Una narrazione che trasuda un discorso sentito, ragionato in una memoria collettiva: l’unica narrazione in grado di rendere giustizia al peso delle parole e ai tempi delle pagine. Ogni capitolo è introdotto da un corredo di tracce musicali a mo’ di guida alla lettura.
Gli archivi statali custodiscono le fonti dei vincitori. I vinti da lì ne sono espunti. Foucault vi identificava «la legge di ciò che può essere detto».
E l’autore vi rifugge per immergersi nelle parole, nelle emozioni e nel terrore di chi in quei giorni c’era e non potrà mai più dimenticare.

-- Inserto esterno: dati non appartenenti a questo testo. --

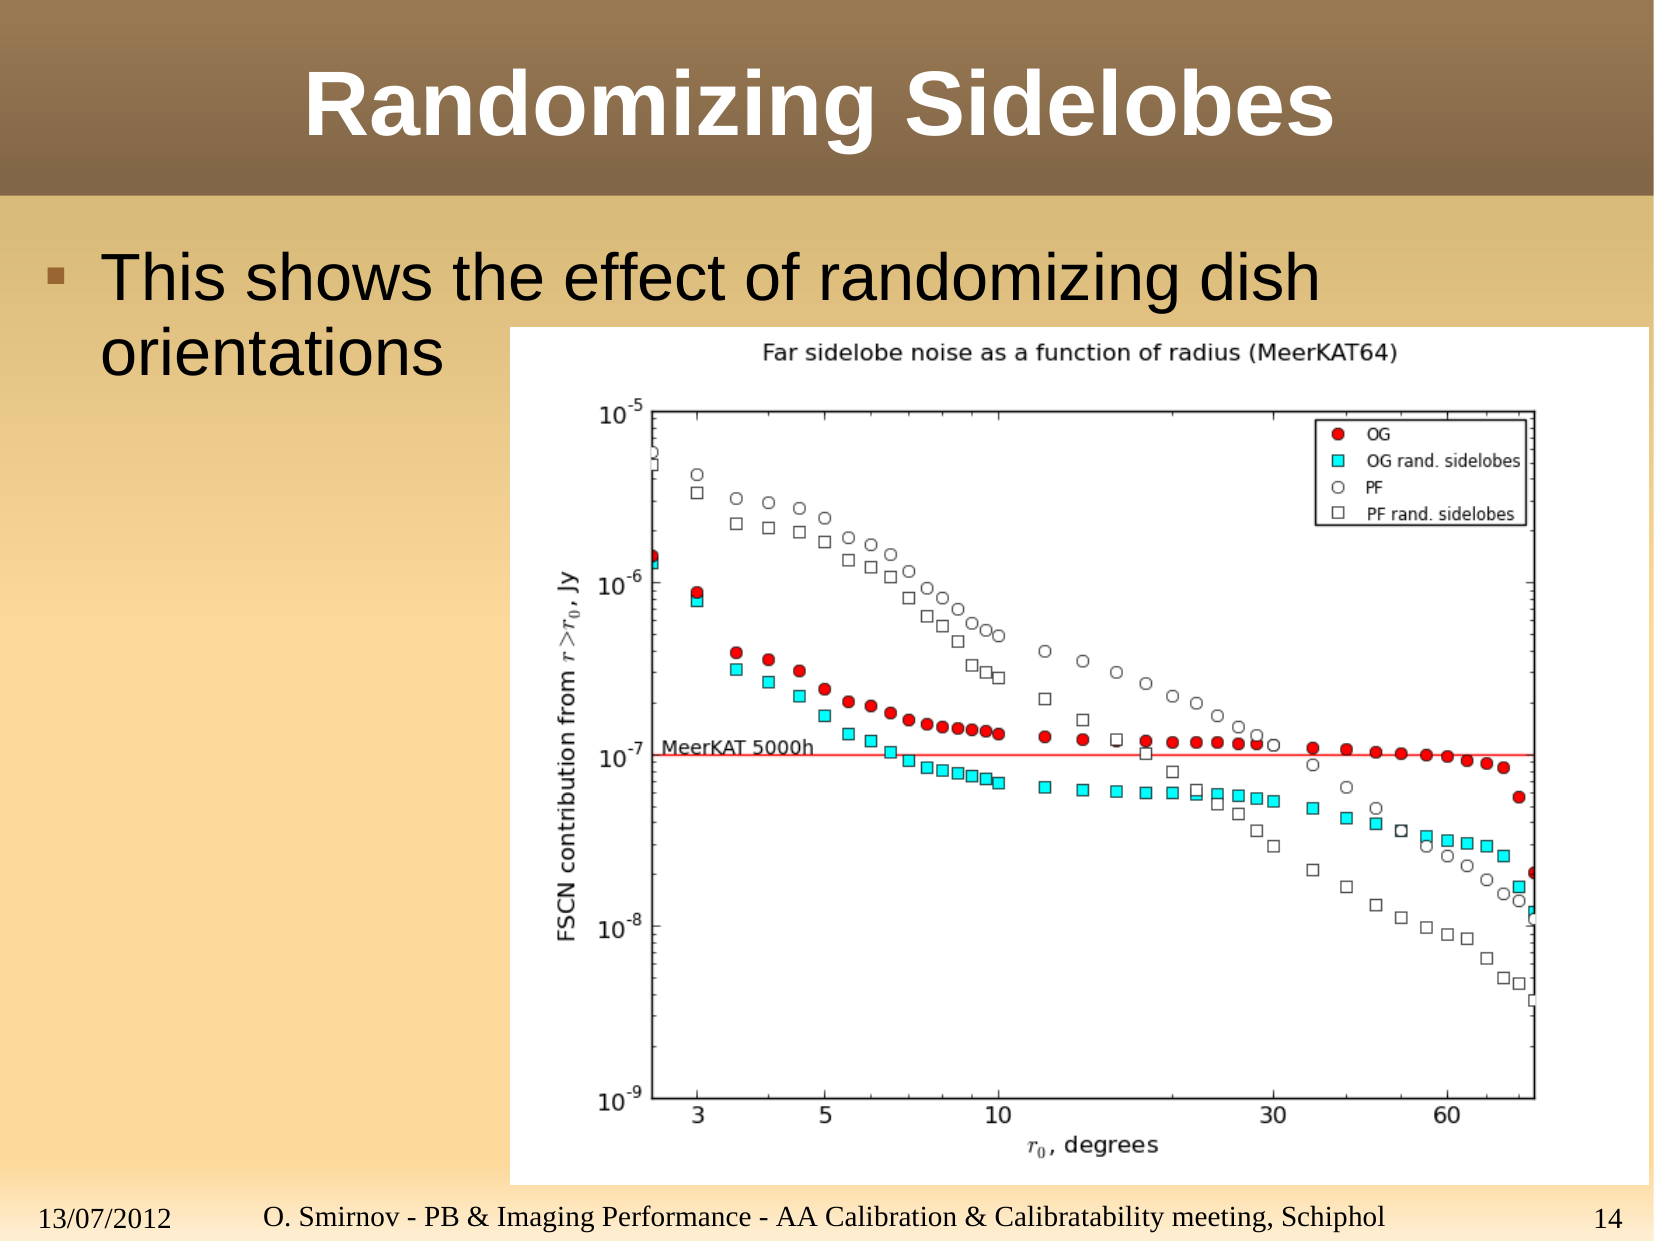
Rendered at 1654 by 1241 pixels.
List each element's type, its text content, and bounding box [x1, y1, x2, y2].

title Randomizing Sidelobes [76, 0, 1565, 208]
picture [0, 0, 1654, 1241]
list This shows the effect of randomizing dish orientations [30, 240, 1519, 1059]
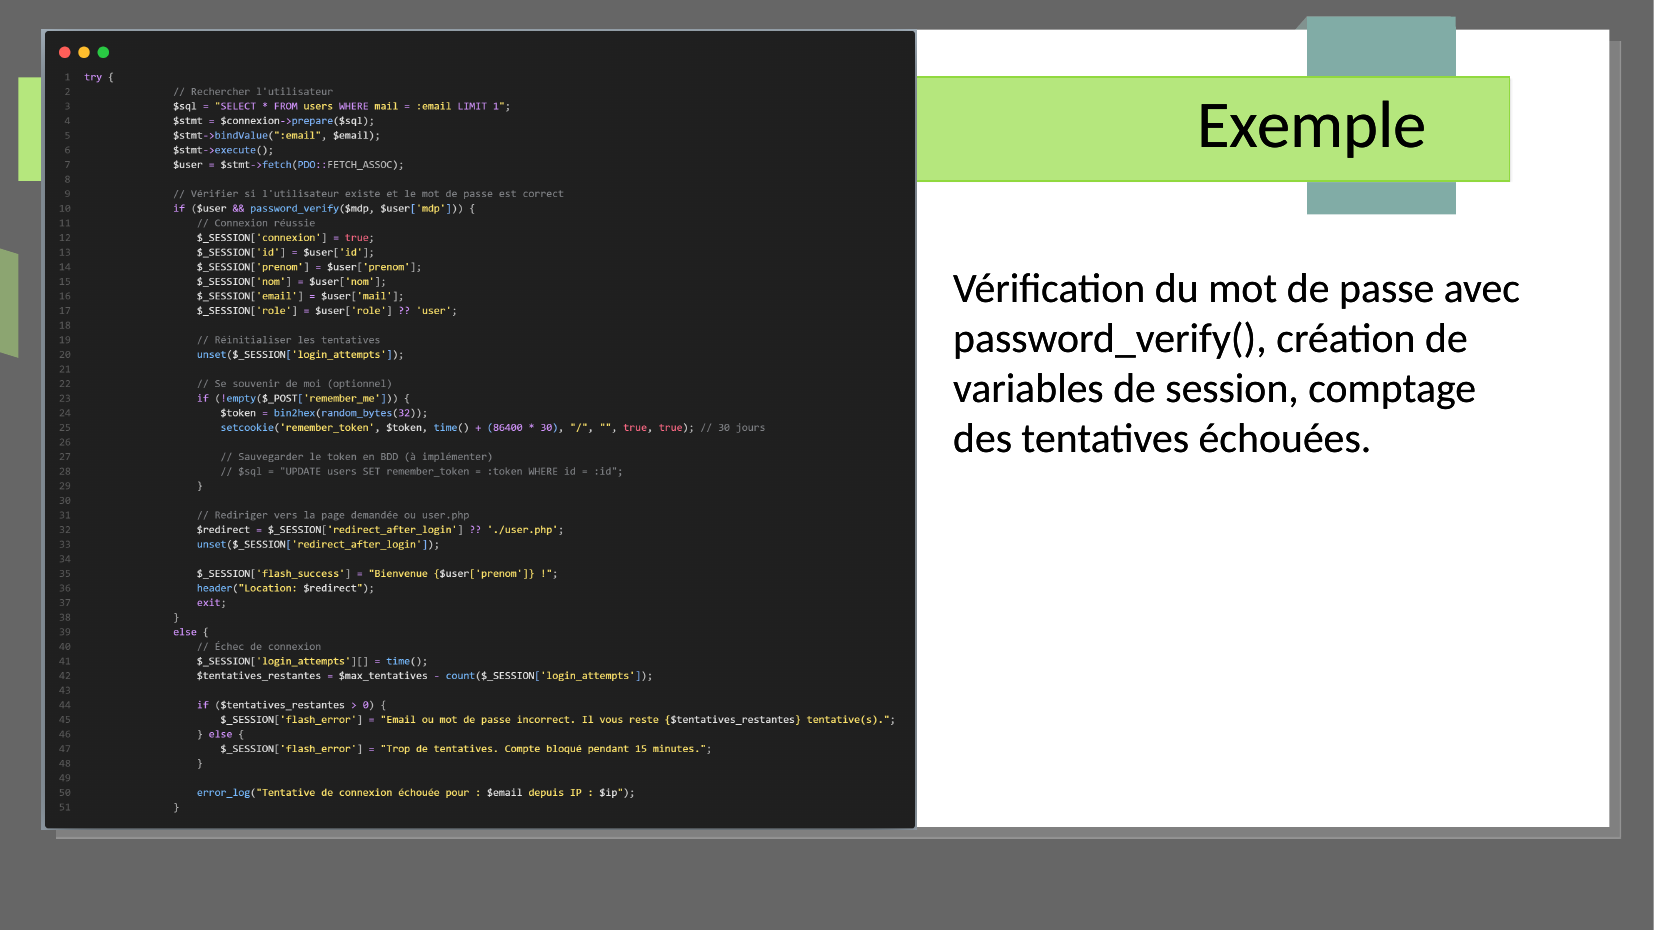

Avevamo ragione noi racconta il trauma collettivo e i sogni infranti di una generazione che dopo quelle giornate non è stata più la stessa.
Una generazione iniziata col ferro e col sangue alla politica. Il pensiero critico e le lotte sociali cui ha dato luogo sulla globalizzazione hanno illuminato anzitempo le catastrofi del neoliberismo.
Per il mainstream no global, il movimento invece era radicalmente altermondialista. Con materialismo geografico ha preconizzato la crisi infinita, il finanzcapitalismo e la regressione dell’umanità; l’iperconcentrazione della ricchezza e le nuove forme di accumulazione originaria, dal land grabbing al biopolitico; l’incalzare della guerra, di lì a poco globale e permanente; l’esodo di massa e le migrazioni forzate.
Temi che sono oggi programmi di lotta della generazione ormai matura che cammina ostinatamente in avanti con lo sguardo verso Genova, verso il giusto e il vero.